Екатерина Мечетина: «В самоизоляции происходят какие-то необъяснимые вещи»
– С 2019 года вы являетесь артистом Yamaha. Каким, по вашему мнению, должен быть идеальный инструмент?
– Идеального инструмента не может быть в принципе, так же, как и не может существовать идеальной акустики и идеального исполнителя. Нужно просто услышать и понять все особенности инструмента, его достоинства и недостатки.
На самом деле, самые интересные инструменты, на которых мне приходилось играть, были далеко не идеальными, но у каждого были свои интересные особенности. Иногда приходится «на ходу» что-то придумывать и даже менять интерпретационные моменты, звуковые ощущения. Это очень интересно. Поэтому самый лучший инструмент – это разные инструменты.
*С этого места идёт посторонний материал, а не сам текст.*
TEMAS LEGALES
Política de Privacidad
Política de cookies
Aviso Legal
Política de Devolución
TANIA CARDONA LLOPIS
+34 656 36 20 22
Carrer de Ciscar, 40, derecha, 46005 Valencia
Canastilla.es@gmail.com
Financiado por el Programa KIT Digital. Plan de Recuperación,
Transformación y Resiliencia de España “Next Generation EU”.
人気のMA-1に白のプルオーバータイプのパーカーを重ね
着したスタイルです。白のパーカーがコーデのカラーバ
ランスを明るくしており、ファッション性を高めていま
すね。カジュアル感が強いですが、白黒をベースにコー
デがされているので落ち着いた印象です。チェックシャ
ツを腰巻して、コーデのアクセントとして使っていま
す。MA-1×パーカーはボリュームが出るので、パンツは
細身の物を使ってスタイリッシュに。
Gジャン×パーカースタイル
Одним из лучших роялей, который я встречал в своей жизни, был рояль фирмы Yamaha, на котором я играл на конкурсе Чайковского. Его специально привозили из Японии.
Конкурс имени Чайковского: на каких роялях играют участники?
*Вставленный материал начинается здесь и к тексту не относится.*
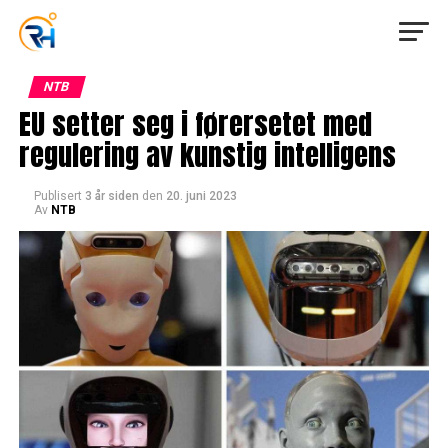
NTB
EU setter seg i førersetet med
regulering av kunstig intelligens
Publisert
3 år siden
den
20. juni 2023
Av
NTB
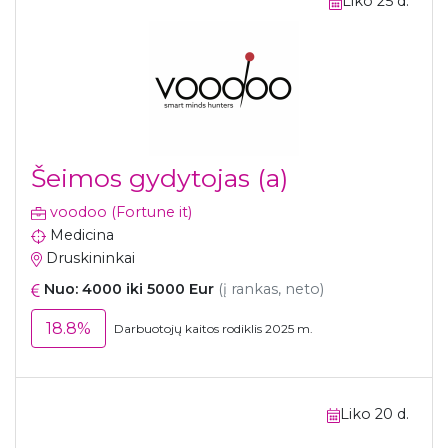
Liko 25 d.
Šeimos gydytojas (a)
voodoo (Fortune it)
Medicina
Druskininkai
Nuo: 4000 iki 5000 Eur
(į rankas, neto)
18.8%
Darbuotojų kaitos rodiklis 2025 m.
Liko 20 d.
Этот рояль – абсолютно феноменальный. У него был свой собственный красивый тембр. Он очень «контролируемый», он не мешает тебе, наоборот, ты вместе с ним. Ты вступаешь с ним в хороший контакт.
– А как вы относитесь к электронным аналогам фортепиано? Сможет ли электронный инструмент стать полноценной заменой живого фортепиано?
– Электронные инструменты точно не смогут заменить живые. Конечно, сейчас технологии ушли вперед, многие электронные и гибридные инструменты стали максимально похожими на живые инструменты. Но это как с разницей между живым концертом и записью: студийная запись может быть феноменального качества, но все-таки эту живую реверберацию, которую дает акустика зала, невозможно передать с помощью записи.
Так же и с электронными инструментами: каким хорошим он не был, есть все равно большая разница между натуральным и синтезированным звуком в пользу натурального.
– И напоследок. Каким бы вы хотели видеть мир академической музыки в будущем?
– Честно говоря, я не знаю, каким бы я хотел видеть академической музыки в будущем… Но в нынешних условиях можно сказать, что хотелось бы, чтобы он в принципе продолжал существовать. В мире сейчас ситуация достаточно непростая. И, мне кажется, что нам просто нужно максимально сохранить нашу сферу в том виде, в котором она существует.